▶ [TASK REQUIREMENTS] The number of lines below containing the word "Right" is all that should be returned.

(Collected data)
******************************

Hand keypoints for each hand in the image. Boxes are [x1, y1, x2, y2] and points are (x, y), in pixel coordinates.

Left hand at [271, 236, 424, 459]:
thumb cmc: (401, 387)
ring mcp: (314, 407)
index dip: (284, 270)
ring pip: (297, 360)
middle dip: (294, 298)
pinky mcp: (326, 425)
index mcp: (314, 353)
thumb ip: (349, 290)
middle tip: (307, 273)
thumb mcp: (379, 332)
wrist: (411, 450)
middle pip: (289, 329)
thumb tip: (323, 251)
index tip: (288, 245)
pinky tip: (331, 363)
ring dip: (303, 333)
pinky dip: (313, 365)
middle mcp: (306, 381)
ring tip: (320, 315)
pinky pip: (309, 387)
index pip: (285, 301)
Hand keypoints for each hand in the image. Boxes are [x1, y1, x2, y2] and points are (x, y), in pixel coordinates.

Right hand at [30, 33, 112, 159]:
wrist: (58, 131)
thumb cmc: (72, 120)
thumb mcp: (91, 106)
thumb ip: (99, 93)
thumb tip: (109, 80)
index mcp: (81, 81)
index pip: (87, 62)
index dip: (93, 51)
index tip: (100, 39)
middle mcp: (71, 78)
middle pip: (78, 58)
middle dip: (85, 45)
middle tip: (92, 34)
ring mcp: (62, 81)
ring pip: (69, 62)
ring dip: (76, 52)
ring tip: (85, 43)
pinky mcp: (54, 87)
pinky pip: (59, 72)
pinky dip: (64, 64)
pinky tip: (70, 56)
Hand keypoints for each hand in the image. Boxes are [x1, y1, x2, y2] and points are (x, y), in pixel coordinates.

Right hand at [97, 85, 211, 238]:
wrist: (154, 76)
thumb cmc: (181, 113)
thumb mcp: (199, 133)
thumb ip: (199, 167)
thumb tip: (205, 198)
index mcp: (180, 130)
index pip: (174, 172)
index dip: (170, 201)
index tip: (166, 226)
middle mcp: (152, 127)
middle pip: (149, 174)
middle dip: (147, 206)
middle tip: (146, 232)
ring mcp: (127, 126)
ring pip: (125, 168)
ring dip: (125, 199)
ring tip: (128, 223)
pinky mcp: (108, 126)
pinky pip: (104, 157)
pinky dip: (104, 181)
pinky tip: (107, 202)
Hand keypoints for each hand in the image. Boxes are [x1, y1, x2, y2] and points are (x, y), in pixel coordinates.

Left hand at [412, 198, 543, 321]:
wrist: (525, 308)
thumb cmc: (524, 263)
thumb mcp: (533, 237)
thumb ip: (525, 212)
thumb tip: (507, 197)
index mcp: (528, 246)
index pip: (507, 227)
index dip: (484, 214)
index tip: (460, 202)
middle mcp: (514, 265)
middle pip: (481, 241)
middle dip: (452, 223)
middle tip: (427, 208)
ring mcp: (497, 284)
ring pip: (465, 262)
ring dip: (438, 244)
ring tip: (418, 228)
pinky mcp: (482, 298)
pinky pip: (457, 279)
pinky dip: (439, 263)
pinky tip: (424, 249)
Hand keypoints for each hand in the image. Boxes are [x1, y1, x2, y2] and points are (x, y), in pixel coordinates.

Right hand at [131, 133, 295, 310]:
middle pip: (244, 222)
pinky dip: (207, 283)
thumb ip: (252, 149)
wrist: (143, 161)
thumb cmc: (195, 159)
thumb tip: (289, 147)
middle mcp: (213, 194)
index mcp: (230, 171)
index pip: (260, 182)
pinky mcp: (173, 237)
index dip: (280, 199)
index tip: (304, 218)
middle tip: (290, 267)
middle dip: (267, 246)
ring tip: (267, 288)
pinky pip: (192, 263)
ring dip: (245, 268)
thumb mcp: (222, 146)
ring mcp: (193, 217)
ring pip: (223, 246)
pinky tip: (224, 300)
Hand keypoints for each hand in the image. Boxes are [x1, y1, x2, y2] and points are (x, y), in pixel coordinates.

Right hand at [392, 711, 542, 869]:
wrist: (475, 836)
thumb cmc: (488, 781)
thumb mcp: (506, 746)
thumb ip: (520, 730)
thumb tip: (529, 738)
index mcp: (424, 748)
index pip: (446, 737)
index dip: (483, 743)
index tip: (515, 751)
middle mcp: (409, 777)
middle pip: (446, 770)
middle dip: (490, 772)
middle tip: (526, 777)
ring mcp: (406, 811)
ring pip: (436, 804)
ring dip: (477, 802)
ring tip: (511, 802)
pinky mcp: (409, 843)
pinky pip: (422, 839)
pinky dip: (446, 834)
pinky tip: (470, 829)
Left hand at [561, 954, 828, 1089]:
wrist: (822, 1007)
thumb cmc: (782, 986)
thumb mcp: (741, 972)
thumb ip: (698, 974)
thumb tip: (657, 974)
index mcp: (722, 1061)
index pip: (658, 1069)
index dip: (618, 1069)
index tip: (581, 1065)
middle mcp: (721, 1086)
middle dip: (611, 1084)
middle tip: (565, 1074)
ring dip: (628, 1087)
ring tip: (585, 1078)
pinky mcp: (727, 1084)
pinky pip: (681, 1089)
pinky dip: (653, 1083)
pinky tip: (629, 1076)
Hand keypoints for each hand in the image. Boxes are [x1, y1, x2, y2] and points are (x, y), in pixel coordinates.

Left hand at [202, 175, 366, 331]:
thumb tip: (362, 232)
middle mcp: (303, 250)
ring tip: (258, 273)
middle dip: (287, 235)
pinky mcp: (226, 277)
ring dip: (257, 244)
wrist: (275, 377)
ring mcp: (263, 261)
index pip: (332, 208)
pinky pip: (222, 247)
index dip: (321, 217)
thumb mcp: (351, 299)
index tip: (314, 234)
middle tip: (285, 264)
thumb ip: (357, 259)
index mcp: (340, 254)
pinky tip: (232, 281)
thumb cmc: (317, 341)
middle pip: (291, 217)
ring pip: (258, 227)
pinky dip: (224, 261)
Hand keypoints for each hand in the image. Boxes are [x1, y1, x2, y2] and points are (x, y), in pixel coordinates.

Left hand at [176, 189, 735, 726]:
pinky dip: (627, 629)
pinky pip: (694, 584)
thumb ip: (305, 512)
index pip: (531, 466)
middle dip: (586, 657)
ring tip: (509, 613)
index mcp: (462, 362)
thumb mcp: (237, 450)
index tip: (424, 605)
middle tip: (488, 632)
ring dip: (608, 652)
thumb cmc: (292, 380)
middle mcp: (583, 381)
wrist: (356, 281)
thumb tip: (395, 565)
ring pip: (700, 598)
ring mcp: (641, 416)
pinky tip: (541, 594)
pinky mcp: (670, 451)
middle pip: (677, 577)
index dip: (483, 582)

******************************

▶ [EXPECTED ANSWER] 4